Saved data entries
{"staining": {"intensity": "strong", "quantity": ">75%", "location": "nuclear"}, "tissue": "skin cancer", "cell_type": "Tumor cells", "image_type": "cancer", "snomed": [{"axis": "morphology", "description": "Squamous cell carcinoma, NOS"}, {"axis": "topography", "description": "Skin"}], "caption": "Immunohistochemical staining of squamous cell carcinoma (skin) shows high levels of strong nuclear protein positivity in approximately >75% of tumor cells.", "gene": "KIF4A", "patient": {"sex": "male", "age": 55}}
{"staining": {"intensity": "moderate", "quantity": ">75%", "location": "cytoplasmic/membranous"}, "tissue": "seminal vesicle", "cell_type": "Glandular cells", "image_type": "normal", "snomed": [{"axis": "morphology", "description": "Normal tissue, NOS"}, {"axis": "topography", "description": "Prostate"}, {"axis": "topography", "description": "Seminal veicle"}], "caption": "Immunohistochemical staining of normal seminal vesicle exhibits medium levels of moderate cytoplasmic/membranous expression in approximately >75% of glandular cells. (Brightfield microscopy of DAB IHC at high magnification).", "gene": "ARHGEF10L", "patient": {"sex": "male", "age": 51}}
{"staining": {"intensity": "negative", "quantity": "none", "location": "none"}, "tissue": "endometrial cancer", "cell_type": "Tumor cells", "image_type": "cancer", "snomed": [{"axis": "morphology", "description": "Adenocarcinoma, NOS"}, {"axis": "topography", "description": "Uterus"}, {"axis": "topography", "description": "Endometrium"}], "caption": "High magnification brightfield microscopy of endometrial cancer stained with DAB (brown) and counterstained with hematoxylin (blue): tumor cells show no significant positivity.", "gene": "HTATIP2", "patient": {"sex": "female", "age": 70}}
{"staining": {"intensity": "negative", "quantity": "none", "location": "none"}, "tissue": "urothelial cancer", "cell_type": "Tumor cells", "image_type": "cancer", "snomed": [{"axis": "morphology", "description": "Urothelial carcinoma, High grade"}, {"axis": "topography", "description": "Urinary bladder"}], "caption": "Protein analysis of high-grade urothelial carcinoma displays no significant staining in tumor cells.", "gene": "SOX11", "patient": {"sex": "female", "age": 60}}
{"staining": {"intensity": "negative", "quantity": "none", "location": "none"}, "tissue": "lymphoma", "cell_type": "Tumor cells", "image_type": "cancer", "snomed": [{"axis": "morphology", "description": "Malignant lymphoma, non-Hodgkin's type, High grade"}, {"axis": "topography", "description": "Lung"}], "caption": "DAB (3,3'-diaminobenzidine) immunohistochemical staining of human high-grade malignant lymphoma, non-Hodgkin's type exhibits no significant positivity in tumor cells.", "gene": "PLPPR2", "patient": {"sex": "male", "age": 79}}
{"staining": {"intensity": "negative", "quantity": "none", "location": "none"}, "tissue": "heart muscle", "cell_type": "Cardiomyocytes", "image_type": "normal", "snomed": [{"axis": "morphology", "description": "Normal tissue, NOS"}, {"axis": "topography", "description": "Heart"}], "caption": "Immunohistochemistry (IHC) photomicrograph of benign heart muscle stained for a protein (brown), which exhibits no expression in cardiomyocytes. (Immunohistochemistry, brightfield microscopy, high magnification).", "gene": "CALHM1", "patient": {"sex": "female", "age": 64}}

**Activity**. Which lines in the records above contain the string "grade"? Copy each one.

**Output of the exercise**.
{"staining": {"intensity": "negative", "quantity": "none", "location": "none"}, "tissue": "urothelial cancer", "cell_type": "Tumor cells", "image_type": "cancer", "snomed": [{"axis": "morphology", "description": "Urothelial carcinoma, High grade"}, {"axis": "topography", "description": "Urinary bladder"}], "caption": "Protein analysis of high-grade urothelial carcinoma displays no significant staining in tumor cells.", "gene": "SOX11", "patient": {"sex": "female", "age": 60}}
{"staining": {"intensity": "negative", "quantity": "none", "location": "none"}, "tissue": "lymphoma", "cell_type": "Tumor cells", "image_type": "cancer", "snomed": [{"axis": "morphology", "description": "Malignant lymphoma, non-Hodgkin's type, High grade"}, {"axis": "topography", "description": "Lung"}], "caption": "DAB (3,3'-diaminobenzidine) immunohistochemical staining of human high-grade malignant lymphoma, non-Hodgkin's type exhibits no significant positivity in tumor cells.", "gene": "PLPPR2", "patient": {"sex": "male", "age": 79}}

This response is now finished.